Ph.D Thesis

Ph.D StudentArie Friedman
SubjectPrivacy Preserving Data Mining
DepartmentDepartment of Computer Science
Supervisor Full Professors Schuster Assaf
Full Thesis textFull thesis text - English Version


In recent years, privacy preserving data mining has emerged as a very active research area. This field of research studies how knowledge can be extracted from large data stores while maintaining commercial or legislative privacy constraints. Quite often, these constraints pertain to individuals represented in the data stores. While data collectors strive to derive new insights that would allow them to improve customer service and increase their sales, consumers are concerned about the vast quantities of information collected about them and how this information is put to use. Privacy preserving data mining aims to settle these conflicting interests.  The question how these two contrasting goals, mining new knowledge while protecting individuals' privacy, can be reconciled, is the focus of this research. We seek ways to improve the tradeoff between privacy and utility when mining data.

We address the privacy/utility tradeoff problem by considering the privacy and algorithmic requirements simultaneously. We study this problem in the context of two privacy models that attracted a lot of attention in recent years, k-anonymity and differential privacy. Our analysis and experimental evaluations confirm that algorithmic decisions made with privacy considerations in mind may have a profound impact on the accuracy of the resulting data mining models. In chapter 1 we study this tradeoff in the context of k-anonymity. Since k-anonymity was originally defined in the context of relational tables, we begin with extending the definition of k-anonymity with definitions of our own, which can then be used to prove that a given data mining model is k-anonymous. We demonstrate how the definitions can be incorporated within a data mining algorithm to guarantee k-anonymous output. In chapter 2 we focus on decision tree induction and demonstrate that our technique can be used to induce decision trees which are more accurate than those acquired by anonymizing the data first and inducing the decision tree later.

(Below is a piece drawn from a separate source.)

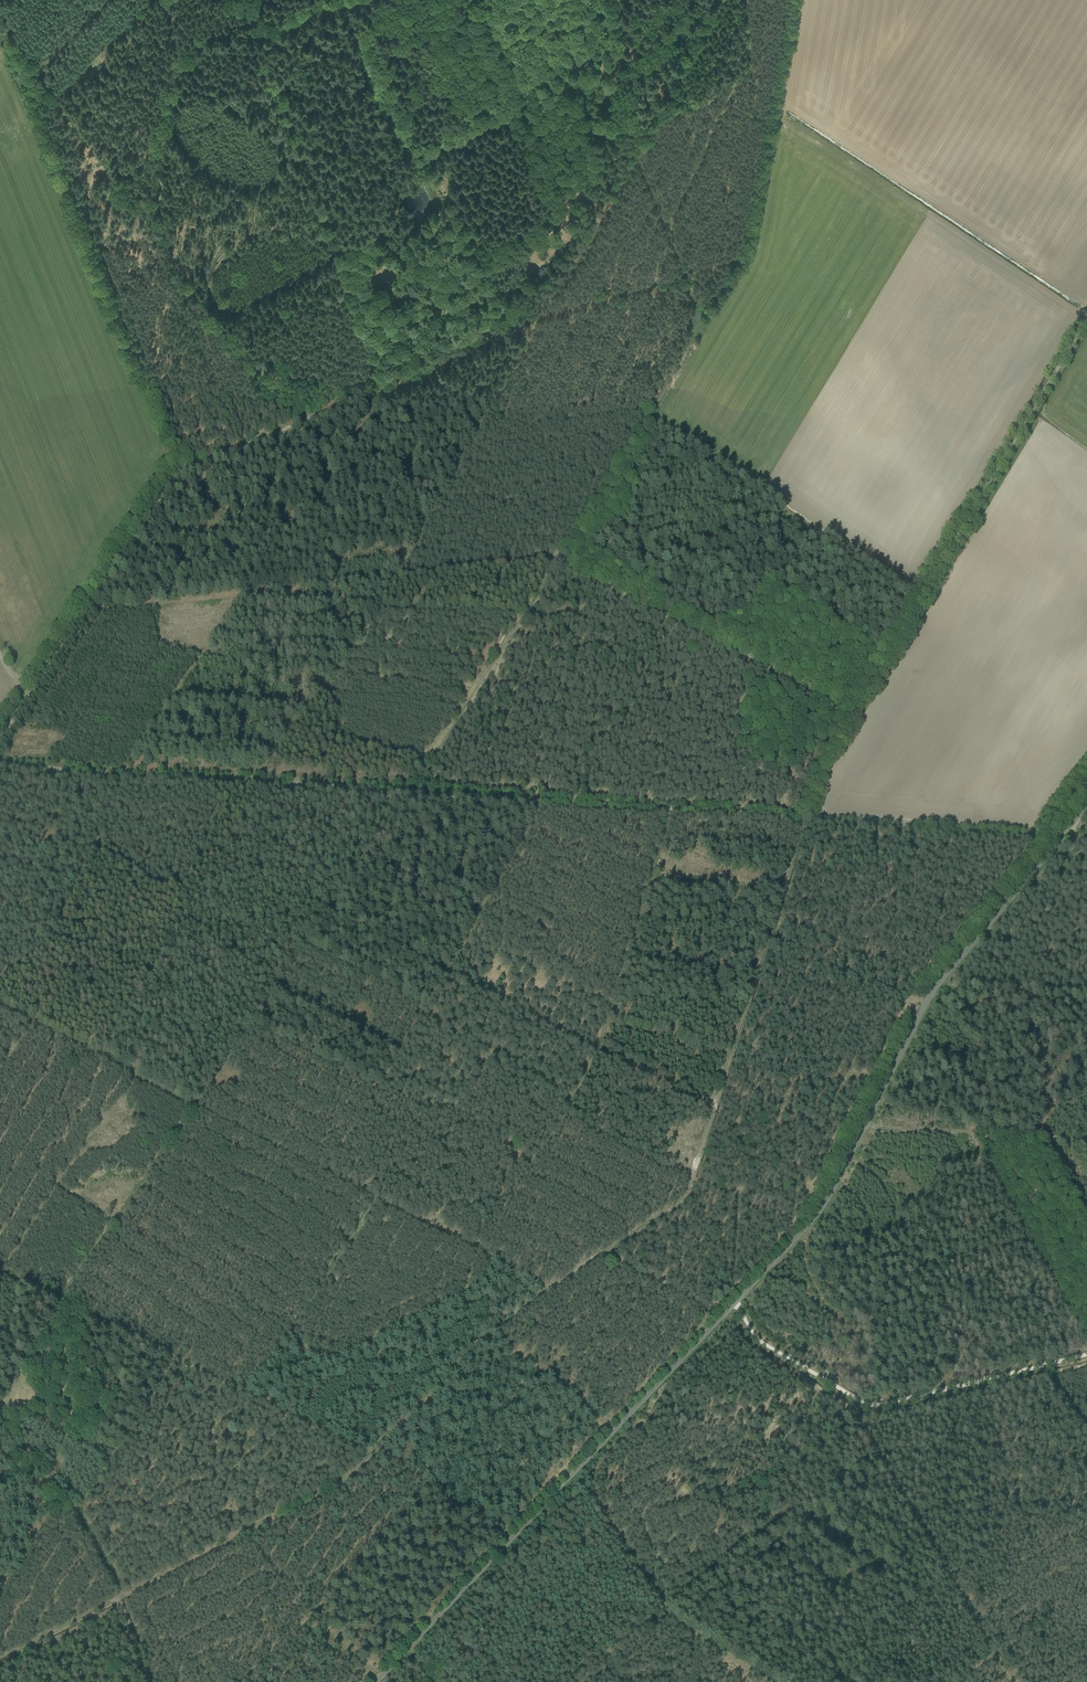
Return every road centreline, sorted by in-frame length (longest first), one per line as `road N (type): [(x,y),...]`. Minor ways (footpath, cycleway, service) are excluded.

In chapters 3 and 4 we study the privacy/accuracy tradeoff in the context of differential privacy. We show that when applying differential privacy, the method chosen by the data miner to build a classifier could make the difference between an accurate classifier and a useless one, even when the same choice without privacy constraints would have no such effect. Moreover, an improved algorithm can achieve the same level of accuracy and privacy as the naive implementation but with an order of magnitude fewer learning samples.